Все пророчило успех: разработчикам удалось воплотить задуманное, и поэтому они с нетерпением ждали отзывы первых игроков. Студия даже постаралась, чтобы Myth II стала более простой, чем предыдущие игры Bungie, имевшие репутацию чрезвычайно тяжелых для понимания. «Дело не в том, чтобы сделать прохождение легче, – объяснял Джонс. – А в том, чтобы убедиться, что игра не будет вгонять в отчаяние». В студии еще не знали, что на другом конце света, в Токио, некто, ответственный за локализацию игры, обнаружил в ней огромный баг. Точнее говоря, в ее системе деинсталяции. При попытке удалить игру форматировался жесткий диск пользователя, навсегда уничтожая его содержимое. Когда ранним утром новость дошла до Bungie, Джонса и Серопяна еще не было, а 200 000 экземпляров уже лежали собранные, упакованные и готовые к отправке. У почти 2000 из них уже имелись покупатели, оформившие предзаказ. Ситуация складывалась критическая, но у Bungie все еще оставался шанс выкрутиться. Узнав о произошедшем, Мартин О’Доннелл примчался в студию и обнаружил всеобщую панику. К моменту приезда начальников сотрудники уже приступили к поиску причин бага. Время исправить ошибку еще оставалось, но ни в коем случае нельзя было допустить выход игры в таком виде; на карту было поставлено существование студии, которая имела все шансы закрыться после такого скандала. К прибытию Джонса и Серопяна причину бага уже установили и даже сделали патч, и теперь боссам предстояло принять непростое решение о дальнейших действиях. «Я отлично помню наш спор о том, что делать дальше, когда мы обнаружили баг, – рассказывал Серопян. – Мы поставили себя на место игроков и подумали, что они скажут обо всем этом спустя десять лет. Конечно, нам не хотелось нести ответственность за эти отформатированные диски». Итак, Bungie собиралась принять достаточно смелое решение для компании их размера: отозвать все отгруженные коробки и заменить старые диски на только что отштампованные. Сотрудники студии отправились искать разосланные копии, которые, к счастью, еще не дошли до прилавков. Отчаянный маневр определенно спас репутацию Bungie, но очень высокой ценой в почти 800 000 долларов – большая часть прибыли от Myth II.
Критики и игроки приняли игру с восторгом, однако, несмотря на определенное преимущество сиквела над оригиналом, этого успеха оказалось недостаточно. Bungie потеряла огромные деньги, и студия вновь оказалась в затруднительном финансовом положении. Тем не менее у Джейсона Джонса родился хитрый план: еще когда остальной штаб Bungie работал над первой Myth, совладелец втайне от остальных начал закладывать основы новой игры. Когда Myth II наконец поступила в продажу, маленький проект Джонса получил развитие: ему дали название Blam![8], и он должен был повести Bungie в будущее.

====

• _Задания_
a. Ответьте на вопросы по тексту о Myth II:
(i) Сколько экземпляров игры уже лежали готовыми к отправке, когда новость о баге дошла до Bungie?
(ii) Во сколько студии обошлись отзыв коробок и замена дисков?
(iii) Какое название получил проект Джейсона Джонса?
b. Покажите все строки ниже, в которых встречается слово «agua».

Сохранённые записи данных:

====

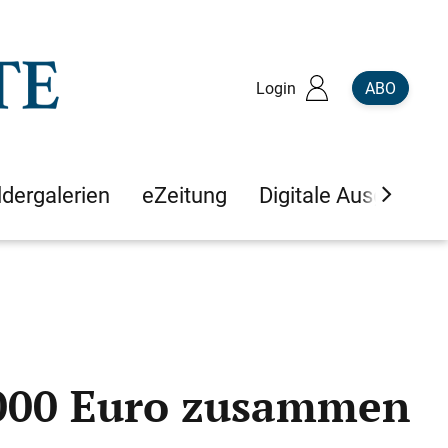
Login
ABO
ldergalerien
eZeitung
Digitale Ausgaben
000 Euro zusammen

====

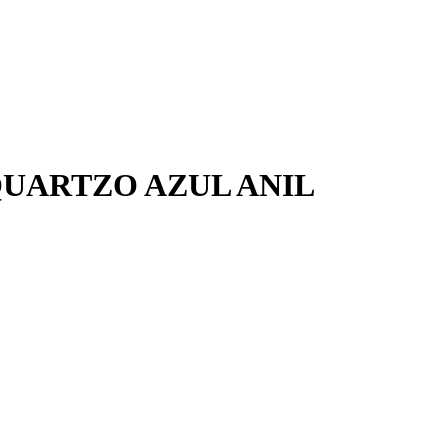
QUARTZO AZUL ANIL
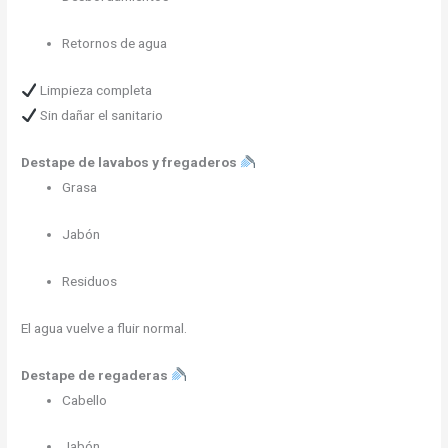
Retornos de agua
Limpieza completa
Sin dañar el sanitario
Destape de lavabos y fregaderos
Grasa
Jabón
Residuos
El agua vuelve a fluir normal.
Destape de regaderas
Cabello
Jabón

====

• _Ответы_
a.
(i) 200 000 экземпляров.
(ii) Почти в 800 000 долларов.
(iii) Blam!

b.
Retornos de agua
El agua vuelve a fluir normal.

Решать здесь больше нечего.